Records for this task START

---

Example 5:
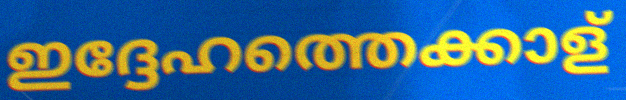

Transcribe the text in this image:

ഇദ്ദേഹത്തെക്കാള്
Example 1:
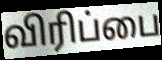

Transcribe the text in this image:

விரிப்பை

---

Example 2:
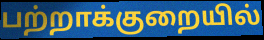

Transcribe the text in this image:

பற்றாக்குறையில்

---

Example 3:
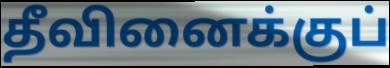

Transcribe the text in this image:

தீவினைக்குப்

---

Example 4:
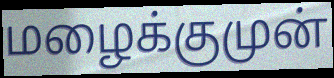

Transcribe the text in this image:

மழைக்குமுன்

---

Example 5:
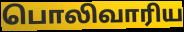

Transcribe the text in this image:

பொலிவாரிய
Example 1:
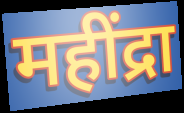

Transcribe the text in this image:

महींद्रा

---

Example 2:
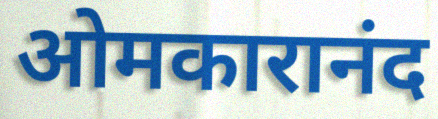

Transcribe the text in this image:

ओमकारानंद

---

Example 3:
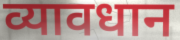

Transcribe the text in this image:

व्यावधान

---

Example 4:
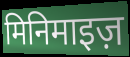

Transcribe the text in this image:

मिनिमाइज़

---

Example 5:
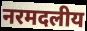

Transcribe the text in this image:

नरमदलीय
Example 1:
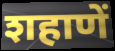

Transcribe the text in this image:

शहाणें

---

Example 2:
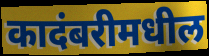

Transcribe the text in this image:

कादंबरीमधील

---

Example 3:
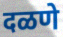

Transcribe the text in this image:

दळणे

Records for this task END

== Exercise instructions ==
Without including any pictures, output each entry above exactly as it appears.

== Solution to this exercise ==
---

Example 5:

Transcribe the text in this image:

ഇദ്ദേഹത്തെക്കാള്
Example 1:

Transcribe the text in this image:

விரிப்பை

---

Example 2:

Transcribe the text in this image:

பற்றாக்குறையில்

---

Example 3:

Transcribe the text in this image:

தீவினைக்குப்

---

Example 4:

Transcribe the text in this image:

மழைக்குமுன்

---

Example 5:

Transcribe the text in this image:

பொலிவாரிய
Example 1:

Transcribe the text in this image:

महींद्रा

---

Example 2:

Transcribe the text in this image:

ओमकारानंद

---

Example 3:

Transcribe the text in this image:

व्यावधान

---

Example 4:

Transcribe the text in this image:

मिनिमाइज़

---

Example 5:

Transcribe the text in this image:

नरमदलीय
Example 1:

Transcribe the text in this image:

शहाणें

---

Example 2:

Transcribe the text in this image:

कादंबरीमधील

---

Example 3:

Transcribe the text in this image:

दळणे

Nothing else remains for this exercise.